Чтобы показать это, вставать было совсем не обязательно, но она послушно поднялась, прошлась по мастерской и вернулась на свое место, покраснев от смущения и бросая беспокойные взгляды на мужа. Это напомнило мне сцену, случайным свидетелем которой я стал однажды в Париже: к моему приятелю-драматургу, работавшему в то время над новой пьесой, пришла актриса, добивавшаяся получить в ней роль. Она прохаживалась перед ним по комнате, как это делала сейчас моя посетительница. У миссис Монарк это получалось не хуже, но я все же воздержался от аплодисментов. Странно было видеть, что такие люди готовы работать за гроши. А миссис Монарк выглядела так, будто у нее было десять тысяч фунтов годового дохода. Слово, которое только что употребил ее муж, как нельзя лучше характеризовало ее: и по облику, и по самому своему существу она была тем, что обитатели Лондона называют на своем жаргоне «элегантной штучкой». Фигура у нее была — если придерживаться той же системы понятий — «безупречная» или, если угодно, «идеальная». Для женщины ее возраста талия у нее была удивительно тонка; локоть обнаруживал предписанный канонами красоты изгиб; посадка головы также отвечала всем правилам; и все же — зачем она пришла ко _мне_? Почему не пошла работать манекенщицей в модный магазин? Я начал опасаться, что мои посетители не просто нуждаются в деньгах, а еще и мнят себя любителями искусства, — это усложнило бы наши отношения. Когда она снова села, я поблагодарил ее и сказал, что качество, которое рисовальщик больше всего ценит в натурщике, — это умение сидеть смирно.

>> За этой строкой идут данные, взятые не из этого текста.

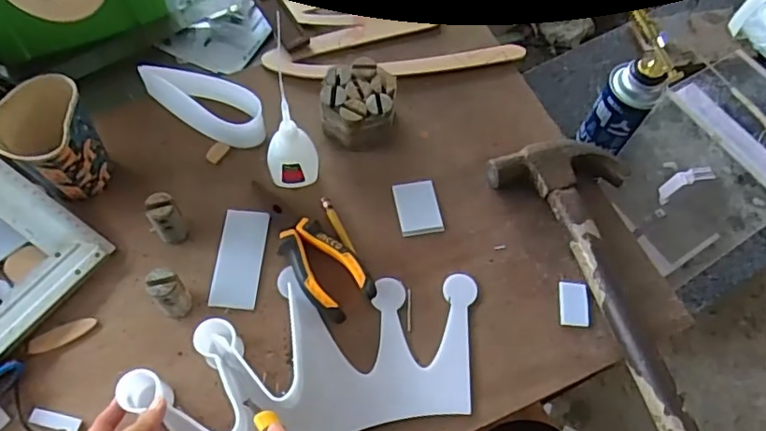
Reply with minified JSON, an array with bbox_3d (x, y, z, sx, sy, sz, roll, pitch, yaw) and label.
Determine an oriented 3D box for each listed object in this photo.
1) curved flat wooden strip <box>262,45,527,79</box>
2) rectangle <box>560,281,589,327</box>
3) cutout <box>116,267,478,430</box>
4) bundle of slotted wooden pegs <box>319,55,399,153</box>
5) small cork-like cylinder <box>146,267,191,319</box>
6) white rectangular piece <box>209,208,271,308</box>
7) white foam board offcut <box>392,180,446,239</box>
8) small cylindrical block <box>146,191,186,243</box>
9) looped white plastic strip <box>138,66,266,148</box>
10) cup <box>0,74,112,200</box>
[{"bbox_3d":[0.014,-0.164,0.624,0.280,0.013,0.044,-2,53,-2],"label":"curved flat wooden strip"},{"bbox_3d":[0.168,0.077,0.510,0.024,0.004,0.039,5,62,1],"label":"rectangle"},{"bbox_3d":[-0.053,0.117,0.463,0.280,0.043,0.150,-11,63,-14],"label":"cutout"},{"bbox_3d":[-0.024,-0.107,0.571,0.067,0.054,0.071,10,62,4],"label":"bundle of slotted wooden pegs"},{"bbox_3d":[-0.174,0.064,0.474,0.024,0.055,0.023,1,62,-1],"label":"small cork-like cylinder"},{"bbox_3d":[-0.128,0.038,0.520,0.039,0.005,0.091,4,62,1],"label":"white rectangular piece"},{"bbox_3d":[0.033,-0.007,0.551,0.039,0.007,0.052,-9,63,-6],"label":"white foam board offcut"},{"bbox_3d":[-0.188,0.003,0.505,0.026,0.054,0.023,-31,67,-16],"label":"small cylindrical block"},{"bbox_3d":[-0.180,-0.109,0.572,0.132,0.047,0.042,19,63,8],"label":"looped white plastic strip"},{"bbox_3d":[-0.278,-0.062,0.514,0.069,0.095,0.073,1,62,-1],"label":"cup"}]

— О, если кто умеет сидеть смирно, так это _она_, - сказал майор Монарк. Затем шутливо добавил: — Во всяком случае, я ей особенно воли не давал.
— Разве я такая уж непоседа? — обратилась миссис Монарк к мужу.
При этом она спрятала голову на его широкой груди, словно птенец, укрывающийся под крылом матери. Я чувствовал, что у меня вот-вот брызнут слезы.
Тот, в чью силу так трогательно верили, адресовал свой ответ мне:
— Быть может, именно сейчас уместно упомянуть — ведь наш разговор должен быть сугубо деловым, не так ли? — что, когда мы поженились, все звали мою жену не иначе как Прекрасной Статуей.
— О, боже, — печально вздохнула миссис Монарк.
— Но мне, разумеется, хотелось бы, чтобы натурщик умел выразительно передавать те или иные чувства, — сказал я.
— Разумеется! — подхватили супруги в один голос.
— И вот еще что: вам, я полагаю, известно, что от этой работы ужасно устаешь.
— О, мы _никогда_ не устаем! — горячо возразили они.
— А вы уже испробовали это на практике?
Они медлили с ответом и поглядывали друг на друга.
— Мы фотографировались, — сказала наконец миссис Монарх — бессчетное число раз.
— Мы часто снимались по просьбе владельцев ателье, — пояснил майор.
— Понимаю, — потому что вы так хорошо смотритесь.
— Не знаю уж, какие у них были цели, но только от них отбою не было.
— Мы никогда не платили за наши фотографии, — сказала миссис Монарк с улыбкой.
— Надо было принести их с собой, — заметил муж.
— Вряд ли у нас что-нибудь осталось. Мы их столько раздарили, пояснила она мне.
— На память, — уточнил майор, — ну и, как водится, напишешь что-нибудь такое на обороте.
— Может быть, они теперь продаются в магазинах? — спросил я, желая невинно пошутить.
— О да, конечно, — _ее_ фотографии раньше продавались.
— Продавались когда-то, — сказала миссис Монарк, потупившись.